By the time this issue of Monmouth magazine finds its way into your hands, we will be eight months into the COVID-19 pandemic on our campus.
Even in this relatively short period, we have changed our behaviors, modified our expectations, and started to envision the permanent changes that will emerge from the crisis. While some things have looked and felt markedly different on our campus this fall, our commitment to providing our students with an outstanding and highly personalized academic experience has remained steadfast.
I often tell my colleagues that, in the absence of a playbook on navigating a global pandemic, we have no choice but to fall back on our institutional values as we chart our path forward. Since arriving at Monmouth, I have asked our senior administrative team to make decisions with one fundamental question in mind: What is in the best interest of our students? This driving question has guided us well throughout the past year and has been at the center of our evolving response to the COVID-19 crisis. One such example of this commitment was Commencement. When the pandemic forced a move to remote teaching and learning last spring, we had little choice but to postpone graduation, but we pledged to do our very best to serve our graduating students with a meaningful commencement experience. I am proud to share, thanks to the collective efforts of my dedicated colleagues, that we were able to host a series of nine modified in-person commencement exercises for our Class of 2020 in late August. It was a Commencement Week that none of us will soon forget.

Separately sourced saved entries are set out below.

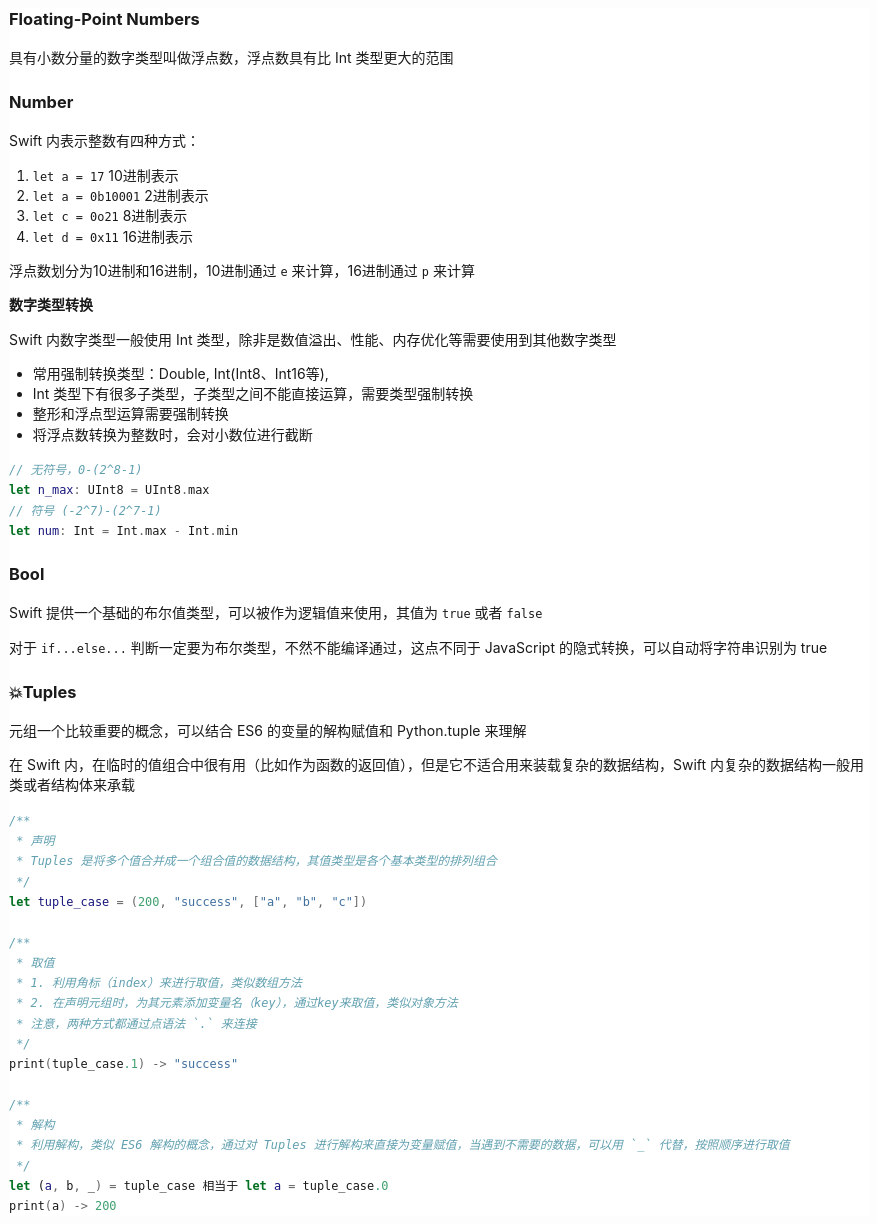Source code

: ### Floating-Point Numbers

具有小数分量的数字类型叫做浮点数，浮点数具有比 Int 类型更大的范围

### Number

Swift 内表示整数有四种方式：

1. `let a = 17` 10进制表示
2. `let a = 0b10001` 2进制表示
3. `let c = 0o21` 8进制表示
4. `let d = 0x11` 16进制表示

浮点数划分为10进制和16进制，10进制通过 `e` 来计算，16进制通过 `p` 来计算

**数字类型转换**

Swift 内数字类型一般使用 Int 类型，除非是数值溢出、性能、内存优化等需要使用到其他数字类型

- 常用强制转换类型：Double, Int(Int8、Int16等),
- Int 类型下有很多子类型，子类型之间不能直接运算，需要类型强制转换
- 整形和浮点型运算需要强制转换
- 将浮点数转换为整数时，会对小数位进行截断

```swift
// 无符号，0-(2^8-1)
let n_max: UInt8 = UInt8.max
// 符号 (-2^7)-(2^7-1)
let num: Int = Int.max - Int.min
```

### Bool

Swift 提供一个基础的布尔值类型，可以被作为逻辑值来使用，其值为 `true` 或者 `false`

对于 `if...else...`  判断一定要为布尔类型，不然不能编译通过，这点不同于 JavaScript 的隐式转换，可以自动将字符串识别为 true

### 💥Tuples

元组一个比较重要的概念，可以结合 ES6 的变量的解构赋值和 Python.tuple 来理解

在 Swift 内，在临时的值组合中很有用（比如作为函数的返回值），但是它不适合用来装载复杂的数据结构，Swift 内复杂的数据结构一般用类或者结构体来承载

```swift
/**
 * 声明
 * Tuples 是将多个值合并成一个组合值的数据结构，其值类型是各个基本类型的排列组合
 */
let tuple_case = (200, "success", ["a", "b", "c"])

/**
 * 取值
 * 1. 利用角标（index）来进行取值，类似数组方法
 * 2. 在声明元组时，为其元素添加变量名（key），通过key来取值，类似对象方法
 * 注意，两种方式都通过点语法 `.` 来连接
 */
print(tuple_case.1) -> "success"

/**
 * 解构
 * 利用解构，类似 ES6 解构的概念，通过对 Tuples 进行解构来直接为变量赋值，当遇到不需要的数据，可以用 `_` 代替，按照顺序进行取值
 */
let (a, b, _) = tuple_case 相当于 let a = tuple_case.0
print(a) -> 200
```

I often tell my colleagues that, in the absence of a playbook on navigating a global pandemic, we have no choice but to fall back on our institutional values as we chart our path forward.
Despite the challenges of the pandemic, Monmouth continues to be a university on the move. Our incoming first-year class is the most diverse and most academically prepared cohort in our history. This fall we obtained approval to launch our third doctoral program, in occupational therapy, and look forward to enrolling our first class this coming summer. And, we have also recently completed construction of a new nursing simulation lab at our graduate center in partnership with Monmouth Medical Center, a project aimed at serving our growing number of undergraduate and graduate nursing and health studies students.
I am proud that these efforts continue to be recognized by third parties. We are pleased to be included once again in Princeton Review’s “Best 386 Colleges” roster, in Money magazine’s “Best Value Colleges,” and in Washington Monthly’s annual college guide and rankings, a newer publication that ranks colleges and universities on what they do for our country. And, finally, Monmouth has also reached our highest ranking ever in the annual U.S. News & World Report college rankings—No. 23 among Regional Universities North. Even more gratifying to me is that only a few institutions in our category integrate excellence and access like we do, as measured by our strong rankings coupled with our commitment to first-generation students and Pell Grant recipients.
This is a challenging time for American higher education, and Monmouth University is not immune to these challenges. But, if we continue to focus on what is in the best interests of our students, we will emerge stronger and better positioned than ever before. I hope I can count on you for your continuing support.